Ein Schritt näher zur "Pille für den Mann"

Die Blockade eines speziellen Proteins könnte die Spermienproduktion verhindern.

Eine hormonelle Methode zur Empfängnisverhütung für Männer ist eine der großen Herausforderungen für Wissenschaftler weltweit. Amerikanische Forscher des University of Minnesota College of Pharmacy könnten diesem Traum einen Schritt näher gekommen sein. Sie versuchen, bestimmte Rezeptoren, die an der männlichen Fruchtbarkeit beteiligt sind, mit Hilfe synthetischer Gegenspieler zu blockieren. Das soll die Produktion von Spermien verhindern.

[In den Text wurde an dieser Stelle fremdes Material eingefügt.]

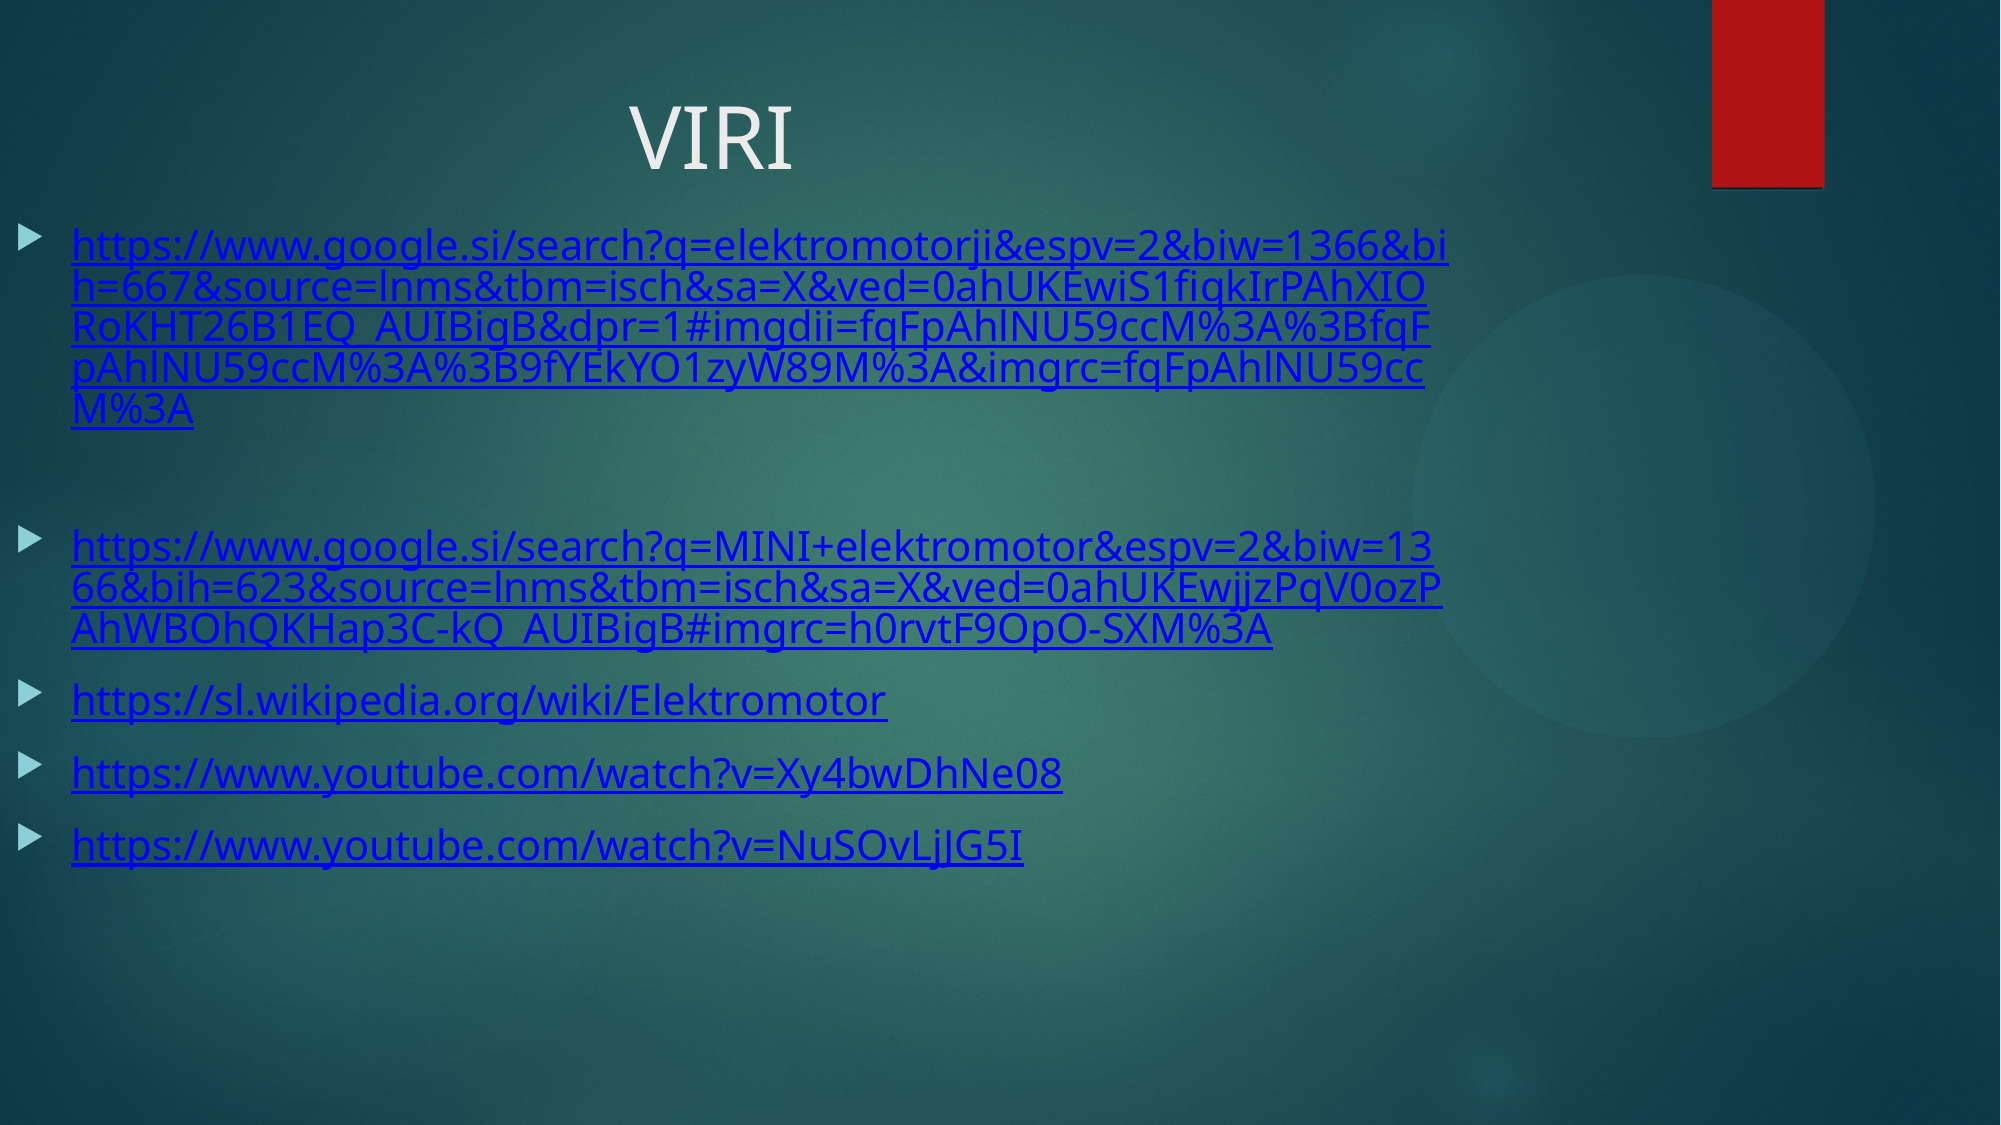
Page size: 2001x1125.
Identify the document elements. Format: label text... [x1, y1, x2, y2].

title VIRI [0, 74, 1543, 304]
picture [0, 0, 2001, 1125]
list https://www.google.si/search?q=elektromotorji&espv=2&biw=1366&bih=667&source=lnms&tbm=isch&sa=X&ved=0ahUKEwiS1fiqkIrPAhXIORoKHT26B1EQ_AUIBigB&dpr=1#imgdii=fqFpAhlNU59ccM%3A%3BfqFpAhlNU59ccM%3A%3B9fYEkYO1zyW89M%3A&imgrc=fqFpAhlNU59ccM%3A https://www.google.si/search?q=MINI+elektromotor&espv=2&biw=1366&bih=623&source=lnms&tbm=isch&sa=X&ved=0ahUKEwjjzPqV0ozPAhWBOhQKHap3C-kQ_AUIBigB#imgrc=h0rvtF9OpO-SXM%3A https://sl.wikipedia.org/wiki/Elektromotor https://www.youtube.com/watch?v=Xy4bwDhNe08 https://www.youtube.com/watch?v=NuSOvLjJG5I [0, 211, 1468, 900]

Hohe Anforderungen bei oraler Verhütung für Männer

Die Anforderungen einer „Pille für den Mann“ sind generell hoch: Sie soll oral einnehmbar sein, schnell wirken und die Libido nicht verringern. Dazu sollen keine Nebenwirkungen auftreten – wie die zum Teil in Studien festgestellte Zunahme von Gewicht und Cholesterin.

Testosteron ist ein Schlüssel

Der Schlüssel für einen derartigen Weg der männlichen Verhütung liegt für viele Forscher schon länger im Hormon Testosteron. In Minnesota setzt das Team um die Forschungsleiterin Gunda I. Georg am „Retinoic Acid Receptor Alpha“ an. Er zählt zu den Kernrezeptoren (spezielle Proteine), die sich bei Kontakt mit Hormonen an die DNA binden können. Die Forscher arbeiten nun daran, synthetische Gegenspieler zu entwickeln, um die Spermienproduktion zielgerichtet zu stoppen. Zudem soll das Präparat mit Molekülen angereichert werden, um seine Bioverfügbarkeit bei oraler Einnahme zu verbessern.